- Feisty, competitive sports fan forum building mobile betting app platform
- U.S. High Court okays state-by-state legalization of sports betting
- Mobile gaming surpassed $50 billion mark during 2017, with e-sports comprising a burgeoning element of the industry
A new era of sports fan marketing opened when the U.S. Supreme Court issued a ruling on May 14 that found decades-old laws prohibiting gambling on athletics to be unconstitutional, and FANDOM SPORTS Media Corp. (CSE: FDM) (OTC: FDMSF) (FRANKFURT: TQ42) sees the decision as an opportunity to drive for the end zone with development of its own trademark wagering app on mobile devices.
FANDOM SPORTS is forming up behind its existing trash-talk-friendly fan platform available on the Google Play store for Android devices, which plays on sports audiences’ competitive passions by encouraging them to engage each other in a distinct social media arena that is uncensored and polarizing. The FANDOM SPORTS App is geared toward rewarding its users based on their ability to draw in other participants either in support of a fan favorite or in derision of their most hated opponents.

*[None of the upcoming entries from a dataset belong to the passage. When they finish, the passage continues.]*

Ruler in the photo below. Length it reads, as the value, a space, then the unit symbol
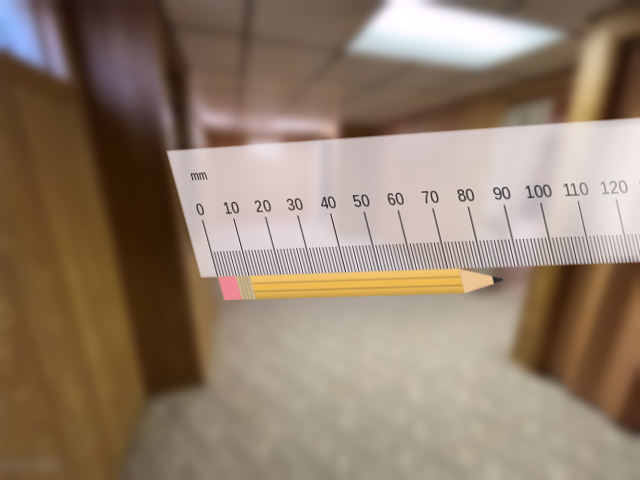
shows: 85 mm
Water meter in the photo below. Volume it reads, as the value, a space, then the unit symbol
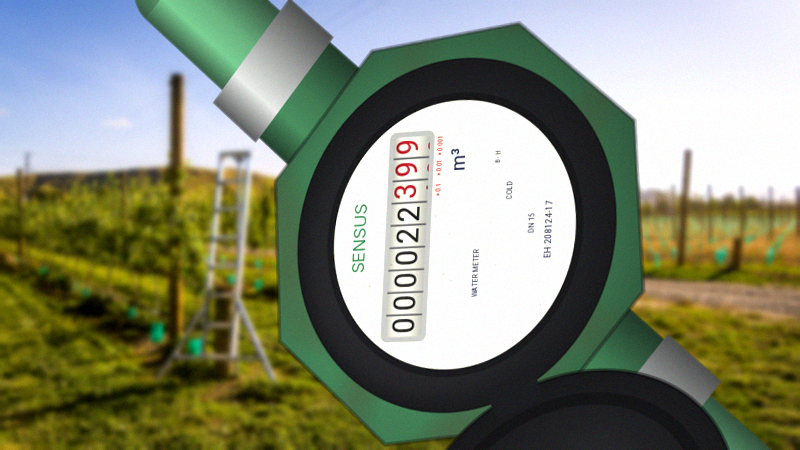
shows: 22.399 m³
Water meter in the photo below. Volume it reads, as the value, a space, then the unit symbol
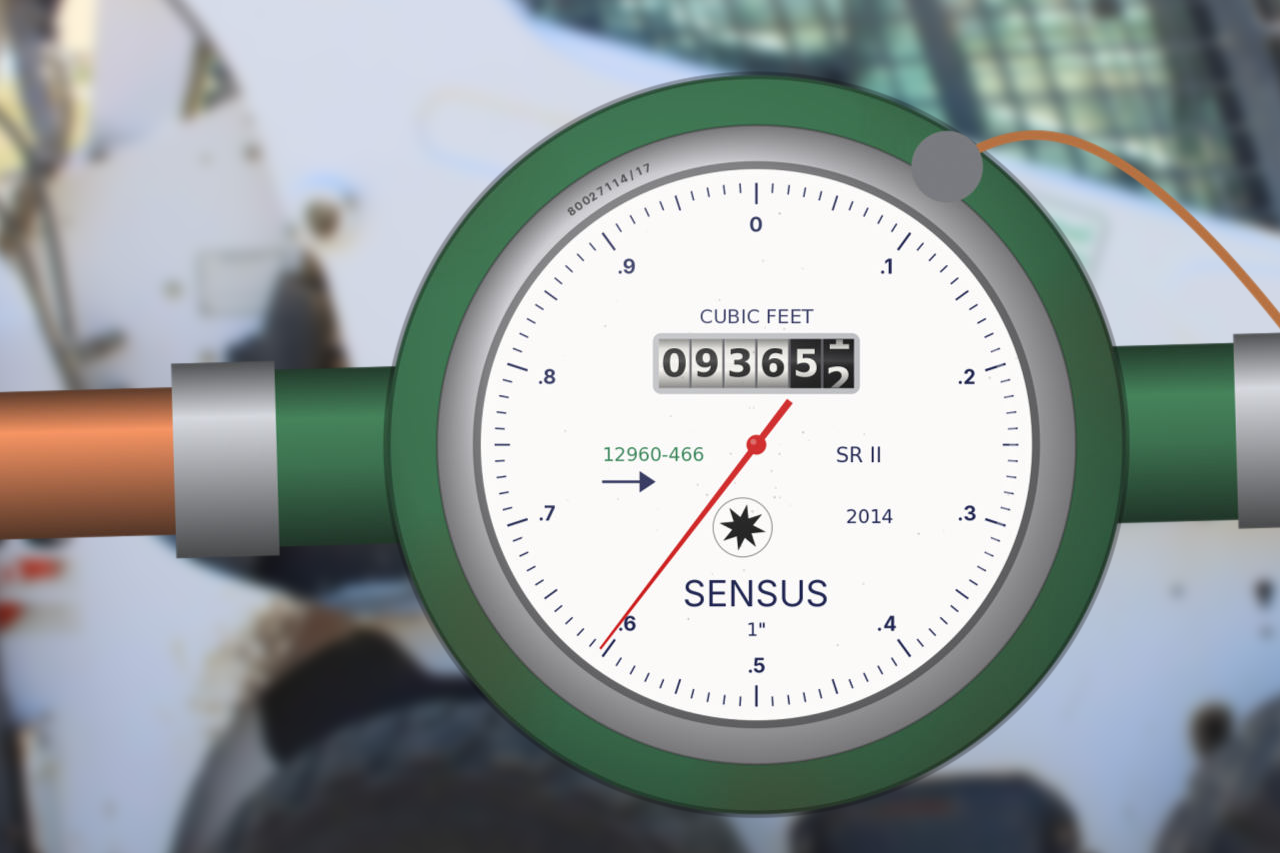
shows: 93651.60 ft³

In addition to bragging rights based on players’ performance, the app’s FANCOIN virtual currency will allow users to pay for exclusive content, swag and other prizes. As the company works through the development challenges of its new wagering platform, it is creating an economy built on blockchain technology that will manage any operational risks related to the gaming transactions during peer-to-peer micro betting by its users.

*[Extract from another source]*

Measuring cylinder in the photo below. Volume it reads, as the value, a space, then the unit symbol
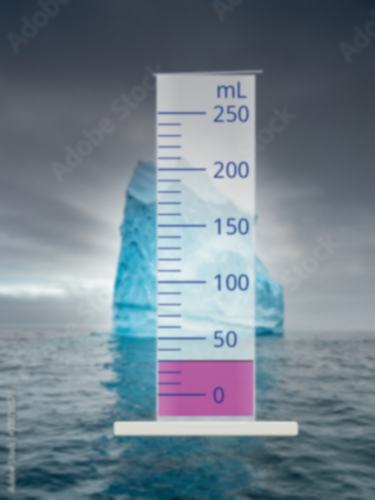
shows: 30 mL
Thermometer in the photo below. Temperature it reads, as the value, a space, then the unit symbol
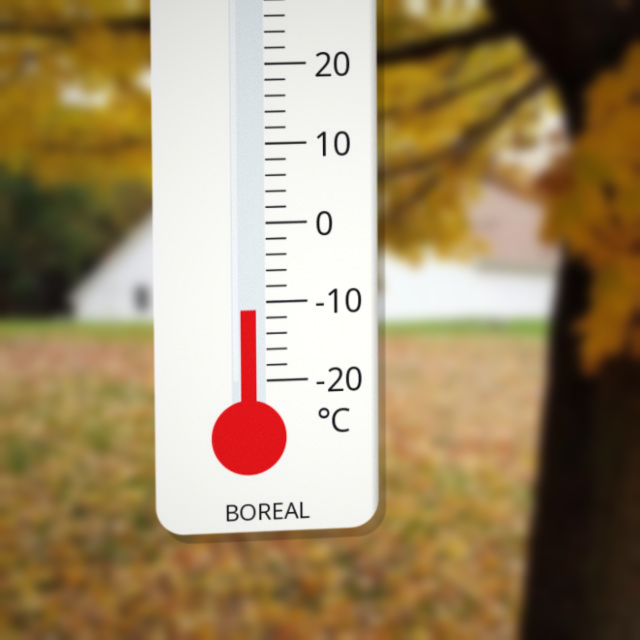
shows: -11 °C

Until the Supreme Court’s ruling, sports betting was legal only in Nevada – not that federal law prevented a huge number of sports fans from placing friendly wagers on the outcome of a given event or season. A recent Chicago Tribune report (http://nnw.fm/Tn2aU) estimates that close to 60 million people in the United States and Canada are already involved in fantasy sports leagues, many of which involve money bets. Media outlets debate the amount of money that changes hands, but agree that it figures in the billions (http://nnw.fm/x0Q9s).

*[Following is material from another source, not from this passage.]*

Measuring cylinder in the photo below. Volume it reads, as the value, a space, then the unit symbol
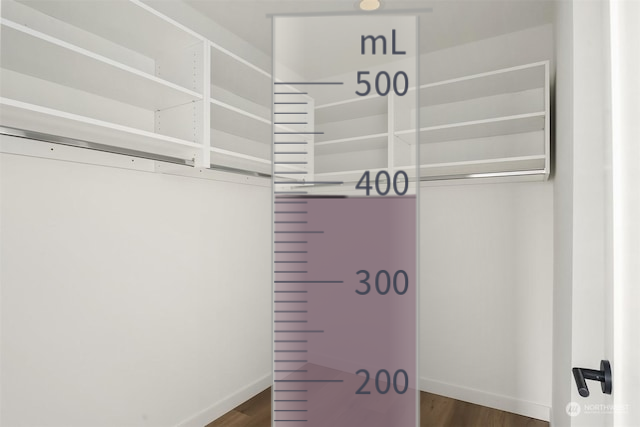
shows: 385 mL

Gambling was once a risqué subject that figured in the province of underworld criminals and closed, smoke-filled rooms, but, in recent decades, acceptable financial risk promotion has come to signify not only stock market investment but lottery tickets, office pools, local fantasy leagues and online gaming with international connections. Casinos now are legal in 40 states, and lotteries are welcome in 44. The Chicago Tribune story reports that about half of all American adults acknowledge having bought lottery tickets during the past year, and some 81 million people patronized casinos last year.
Mobile device users approached a benchmark 50 percent of the total worldwide gaming market’s devotees last year, showing the “anywhere you are” sports following’s clout as smartphones, in particular, become nearly ubiquitous in society (http://nnw.fm/6g09W).
“Exactly 10 years ago, the launch of the iPhone ignited a revolution in games, creating a new market segment that is this year worth around $50 billion,” a November article in Newzoo states (http://nnw.fm/50uQC). “The past years have seen the rise of esports, taking the already popular activity of viewing game video content to a professional level.”
While hosts of companies are rushing the field to celebrate the Supreme Court’s ruling and look for ways to monetize it, the fact remains that the ruling simply left states in charge of establishing the legal framework for sports betting within their geography. Companies hoping to set up headquarters for gambling operations will still have to negotiate a patchwork of licensing laws and standards that will likely differ from one state to the next. States, for their part, will have to decide how to regulate mobile betting if it becomes as simple as playing a compulsive phone game courtside or at home during a competition.
“We won’t have a 50-state sports betting market in our lifetime,” Chris Grove, the managing director for research and consulting firm Eilers & Krejcik Gaming, predicts (http://nnw.fm/Go3NI).
Still, just as lotteries and casinos spread throughout the nation, a number of states have already enacted laws intended to regulate sports betting within their confines, including New Jersey, New York, Pennsylvania, West Virginia, Connecticut and Mississippi. Massachusetts and Hawaii are studying sports betting legislation, and more than a dozen states from California to Rhode Island have seen bills to legalize sports betting introduced (http://nnw.fm/1PR0j).
FANDOM SPORTS is betting that there’s an open lane ahead for people who want to celebrate the triumph of their champions, make fun of their rivals’ defeat and, maybe, make a little money in the process.